- [Aim of the exercise] Transcribe the stretch of entries below from the line with "stained with immunohistochemistry" through the line with "brown stain shows", exactly and with both ends included; leave out all other lines.

[Collected data]
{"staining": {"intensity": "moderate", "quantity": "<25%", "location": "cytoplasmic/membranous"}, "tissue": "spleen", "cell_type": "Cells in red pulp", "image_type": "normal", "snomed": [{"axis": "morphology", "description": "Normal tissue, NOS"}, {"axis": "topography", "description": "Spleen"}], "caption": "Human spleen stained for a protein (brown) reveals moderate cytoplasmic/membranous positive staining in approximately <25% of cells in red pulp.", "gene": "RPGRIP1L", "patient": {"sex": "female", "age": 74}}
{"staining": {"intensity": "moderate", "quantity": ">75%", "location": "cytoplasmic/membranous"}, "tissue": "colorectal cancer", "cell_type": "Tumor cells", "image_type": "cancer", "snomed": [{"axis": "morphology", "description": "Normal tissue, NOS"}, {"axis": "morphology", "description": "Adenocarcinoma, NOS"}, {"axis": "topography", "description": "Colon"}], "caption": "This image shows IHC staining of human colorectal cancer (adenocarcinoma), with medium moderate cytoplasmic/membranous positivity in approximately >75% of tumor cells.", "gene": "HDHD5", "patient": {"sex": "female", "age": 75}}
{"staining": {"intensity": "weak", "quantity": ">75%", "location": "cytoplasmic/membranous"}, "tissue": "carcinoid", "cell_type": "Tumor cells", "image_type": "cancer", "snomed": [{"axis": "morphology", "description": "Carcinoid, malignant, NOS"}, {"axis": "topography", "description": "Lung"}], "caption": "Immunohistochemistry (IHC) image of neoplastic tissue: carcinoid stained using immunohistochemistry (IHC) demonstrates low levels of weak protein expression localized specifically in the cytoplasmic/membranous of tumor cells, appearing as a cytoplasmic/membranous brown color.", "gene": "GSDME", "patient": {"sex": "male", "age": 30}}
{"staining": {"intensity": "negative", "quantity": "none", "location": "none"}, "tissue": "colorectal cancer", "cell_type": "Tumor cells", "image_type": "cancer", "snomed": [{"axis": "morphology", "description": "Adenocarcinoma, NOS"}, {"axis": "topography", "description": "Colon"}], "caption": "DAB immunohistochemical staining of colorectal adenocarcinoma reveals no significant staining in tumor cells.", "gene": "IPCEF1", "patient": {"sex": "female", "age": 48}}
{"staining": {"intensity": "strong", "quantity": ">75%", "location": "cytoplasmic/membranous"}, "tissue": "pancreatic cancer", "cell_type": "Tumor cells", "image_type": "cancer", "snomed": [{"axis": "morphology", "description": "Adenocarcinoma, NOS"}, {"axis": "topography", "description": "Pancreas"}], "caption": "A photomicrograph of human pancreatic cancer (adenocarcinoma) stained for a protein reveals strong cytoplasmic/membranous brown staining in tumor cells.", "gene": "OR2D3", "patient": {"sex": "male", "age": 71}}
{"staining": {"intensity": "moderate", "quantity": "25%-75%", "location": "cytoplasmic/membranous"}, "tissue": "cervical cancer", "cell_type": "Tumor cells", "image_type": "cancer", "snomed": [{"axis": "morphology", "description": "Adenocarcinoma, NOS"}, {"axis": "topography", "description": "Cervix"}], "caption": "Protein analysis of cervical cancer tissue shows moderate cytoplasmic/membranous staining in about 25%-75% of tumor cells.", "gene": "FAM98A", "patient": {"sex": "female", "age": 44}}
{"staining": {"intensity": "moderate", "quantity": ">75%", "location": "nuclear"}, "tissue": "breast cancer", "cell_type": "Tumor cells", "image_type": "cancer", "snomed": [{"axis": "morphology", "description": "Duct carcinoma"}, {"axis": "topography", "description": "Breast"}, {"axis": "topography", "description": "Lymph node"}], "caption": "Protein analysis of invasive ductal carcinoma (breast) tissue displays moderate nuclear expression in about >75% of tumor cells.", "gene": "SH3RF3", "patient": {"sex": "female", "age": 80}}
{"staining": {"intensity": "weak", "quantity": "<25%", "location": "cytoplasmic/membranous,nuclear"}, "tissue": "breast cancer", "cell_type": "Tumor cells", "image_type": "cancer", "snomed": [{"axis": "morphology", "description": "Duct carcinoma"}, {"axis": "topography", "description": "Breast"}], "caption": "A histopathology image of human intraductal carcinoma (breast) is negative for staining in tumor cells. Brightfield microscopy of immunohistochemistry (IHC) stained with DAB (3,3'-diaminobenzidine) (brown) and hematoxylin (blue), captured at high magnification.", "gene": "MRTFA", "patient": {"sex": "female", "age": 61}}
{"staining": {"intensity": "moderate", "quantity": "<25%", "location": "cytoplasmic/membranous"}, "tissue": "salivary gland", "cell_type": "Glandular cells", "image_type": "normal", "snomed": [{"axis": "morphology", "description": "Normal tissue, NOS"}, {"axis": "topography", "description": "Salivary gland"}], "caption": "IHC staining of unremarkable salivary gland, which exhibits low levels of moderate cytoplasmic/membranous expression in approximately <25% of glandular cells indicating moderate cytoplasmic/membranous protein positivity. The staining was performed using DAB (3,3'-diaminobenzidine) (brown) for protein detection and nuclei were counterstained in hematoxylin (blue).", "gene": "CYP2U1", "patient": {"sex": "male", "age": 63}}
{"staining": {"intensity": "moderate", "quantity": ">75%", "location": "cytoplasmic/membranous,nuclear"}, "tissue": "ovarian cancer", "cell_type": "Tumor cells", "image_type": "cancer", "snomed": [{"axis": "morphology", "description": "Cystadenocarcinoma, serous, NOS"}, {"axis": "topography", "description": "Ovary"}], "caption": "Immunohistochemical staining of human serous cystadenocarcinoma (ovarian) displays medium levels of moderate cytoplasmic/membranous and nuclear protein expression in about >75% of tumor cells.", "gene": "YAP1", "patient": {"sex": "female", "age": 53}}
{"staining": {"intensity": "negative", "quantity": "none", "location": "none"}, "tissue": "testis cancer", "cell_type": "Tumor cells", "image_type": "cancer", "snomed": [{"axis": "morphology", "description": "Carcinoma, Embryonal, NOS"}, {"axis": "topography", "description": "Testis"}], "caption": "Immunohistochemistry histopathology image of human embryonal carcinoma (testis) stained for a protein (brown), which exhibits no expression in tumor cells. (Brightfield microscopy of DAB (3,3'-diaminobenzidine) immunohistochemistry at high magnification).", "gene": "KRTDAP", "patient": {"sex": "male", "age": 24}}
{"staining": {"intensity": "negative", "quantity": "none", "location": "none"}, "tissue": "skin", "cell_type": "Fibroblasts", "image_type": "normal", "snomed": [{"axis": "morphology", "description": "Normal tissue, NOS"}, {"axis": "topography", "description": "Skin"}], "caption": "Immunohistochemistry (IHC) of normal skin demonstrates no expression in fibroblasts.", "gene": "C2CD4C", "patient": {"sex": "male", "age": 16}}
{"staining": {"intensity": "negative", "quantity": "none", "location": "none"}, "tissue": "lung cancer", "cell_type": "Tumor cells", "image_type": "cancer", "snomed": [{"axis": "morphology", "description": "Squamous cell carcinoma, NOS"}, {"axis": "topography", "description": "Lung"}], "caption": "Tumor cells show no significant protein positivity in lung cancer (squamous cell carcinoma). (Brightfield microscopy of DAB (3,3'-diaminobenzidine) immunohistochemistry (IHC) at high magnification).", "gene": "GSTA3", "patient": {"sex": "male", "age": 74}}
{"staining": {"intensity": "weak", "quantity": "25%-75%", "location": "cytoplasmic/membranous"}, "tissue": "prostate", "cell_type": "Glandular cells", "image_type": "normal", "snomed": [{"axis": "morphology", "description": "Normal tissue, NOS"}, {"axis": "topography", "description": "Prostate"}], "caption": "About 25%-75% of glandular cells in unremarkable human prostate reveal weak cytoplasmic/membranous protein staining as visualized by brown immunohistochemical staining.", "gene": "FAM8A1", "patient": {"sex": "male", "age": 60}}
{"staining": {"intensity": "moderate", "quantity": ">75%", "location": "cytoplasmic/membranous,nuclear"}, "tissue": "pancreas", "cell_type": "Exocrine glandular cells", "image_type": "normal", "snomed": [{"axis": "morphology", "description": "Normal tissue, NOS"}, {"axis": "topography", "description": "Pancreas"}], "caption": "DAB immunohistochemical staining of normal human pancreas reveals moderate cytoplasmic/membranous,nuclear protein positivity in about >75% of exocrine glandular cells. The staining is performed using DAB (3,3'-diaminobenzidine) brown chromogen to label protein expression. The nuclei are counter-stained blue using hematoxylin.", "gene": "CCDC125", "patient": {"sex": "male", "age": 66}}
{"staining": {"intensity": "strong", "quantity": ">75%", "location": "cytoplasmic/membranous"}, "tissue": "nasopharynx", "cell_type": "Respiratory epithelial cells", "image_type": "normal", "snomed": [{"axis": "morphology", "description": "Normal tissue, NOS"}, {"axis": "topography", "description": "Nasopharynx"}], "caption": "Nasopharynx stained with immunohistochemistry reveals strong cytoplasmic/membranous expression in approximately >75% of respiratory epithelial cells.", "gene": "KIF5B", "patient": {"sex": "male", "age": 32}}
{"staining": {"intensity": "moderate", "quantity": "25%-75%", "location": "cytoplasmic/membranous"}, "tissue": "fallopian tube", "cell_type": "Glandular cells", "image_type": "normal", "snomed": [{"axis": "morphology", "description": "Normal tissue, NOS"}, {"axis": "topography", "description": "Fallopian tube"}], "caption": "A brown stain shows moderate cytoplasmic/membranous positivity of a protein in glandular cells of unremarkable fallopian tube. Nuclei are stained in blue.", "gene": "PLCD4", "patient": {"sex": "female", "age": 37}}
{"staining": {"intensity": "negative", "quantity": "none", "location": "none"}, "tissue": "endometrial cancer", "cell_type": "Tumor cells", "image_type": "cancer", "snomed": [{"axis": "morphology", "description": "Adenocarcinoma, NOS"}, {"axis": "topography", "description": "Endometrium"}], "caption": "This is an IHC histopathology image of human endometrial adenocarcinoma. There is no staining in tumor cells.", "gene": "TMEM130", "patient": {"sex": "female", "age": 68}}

- [Written answer]
{"staining": {"intensity": "strong", "quantity": ">75%", "location": "cytoplasmic/membranous"}, "tissue": "nasopharynx", "cell_type": "Respiratory epithelial cells", "image_type": "normal", "snomed": [{"axis": "morphology", "description": "Normal tissue, NOS"}, {"axis": "topography", "description": "Nasopharynx"}], "caption": "Nasopharynx stained with immunohistochemistry reveals strong cytoplasmic/membranous expression in approximately >75% of respiratory epithelial cells.", "gene": "KIF5B", "patient": {"sex": "male", "age": 32}}
{"staining": {"intensity": "moderate", "quantity": "25%-75%", "location": "cytoplasmic/membranous"}, "tissue": "fallopian tube", "cell_type": "Glandular cells", "image_type": "normal", "snomed": [{"axis": "morphology", "description": "Normal tissue, NOS"}, {"axis": "topography", "description": "Fallopian tube"}], "caption": "A brown stain shows moderate cytoplasmic/membranous positivity of a protein in glandular cells of unremarkable fallopian tube. Nuclei are stained in blue.", "gene": "PLCD4", "patient": {"sex": "female", "age": 37}}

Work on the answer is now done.